▶

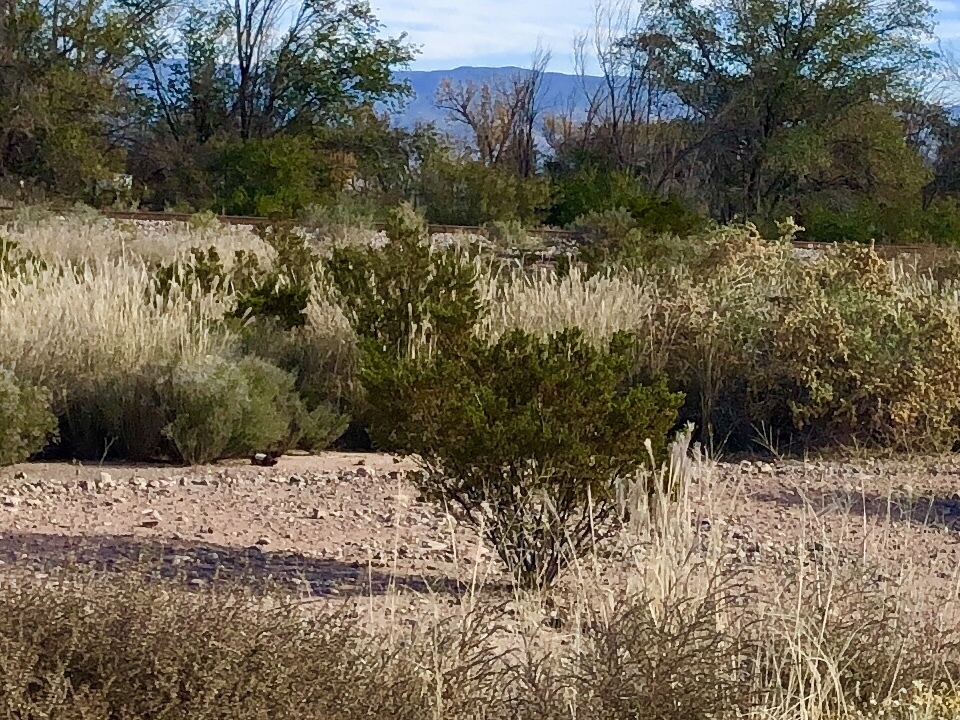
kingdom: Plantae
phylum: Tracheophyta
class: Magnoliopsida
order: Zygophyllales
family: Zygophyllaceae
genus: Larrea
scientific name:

◀
▶

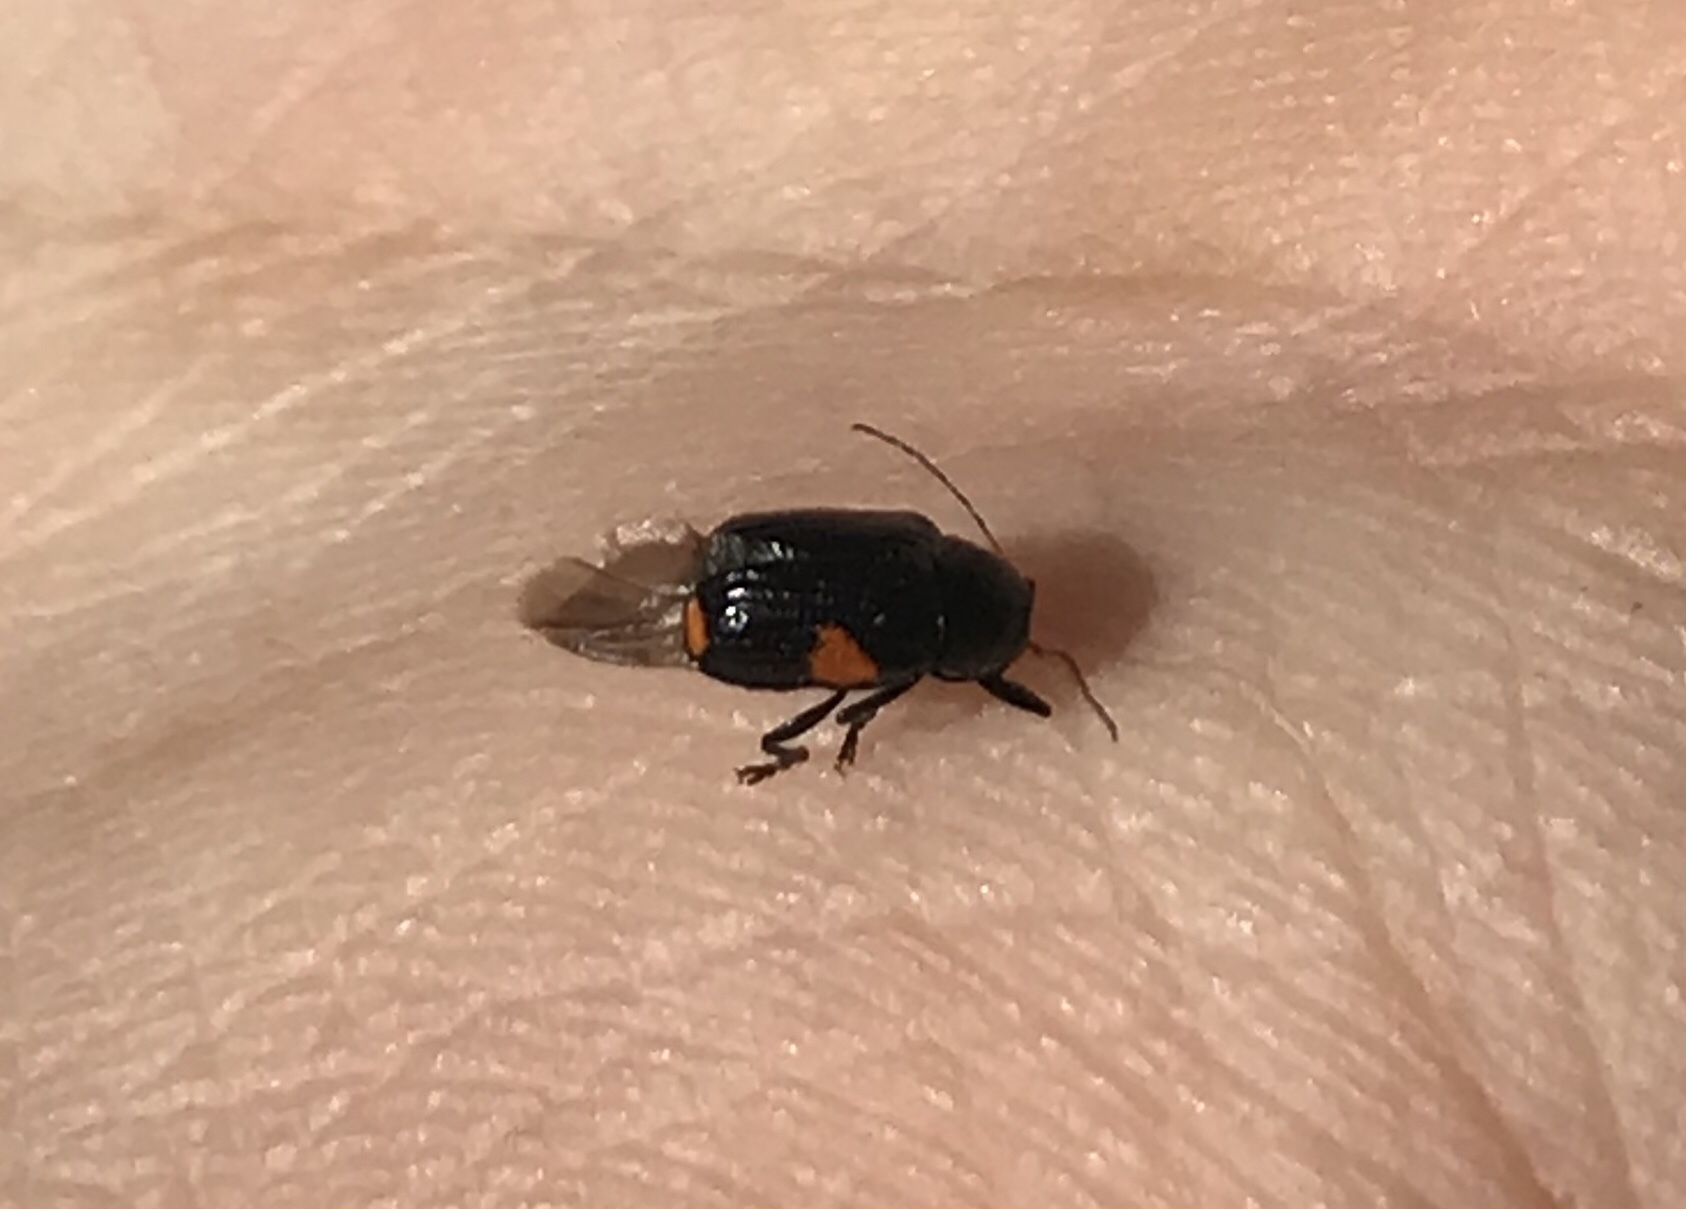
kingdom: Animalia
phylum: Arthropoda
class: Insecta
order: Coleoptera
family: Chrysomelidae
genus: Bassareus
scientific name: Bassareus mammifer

◀
▶

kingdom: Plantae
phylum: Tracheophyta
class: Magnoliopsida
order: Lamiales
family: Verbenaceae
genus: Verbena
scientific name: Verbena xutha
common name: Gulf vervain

◀

| Given exercise |
Rewrite the stretch of the listing from the line that contains "order: Lamiales" through the line that contains "common name: Gulf vervain", replacing "scientific name" with "species" and leaving everything else the same.

| Response |
order: Lamiales
family: Verbenaceae
genus: Verbena
species: Verbena xutha
common name: Gulf vervain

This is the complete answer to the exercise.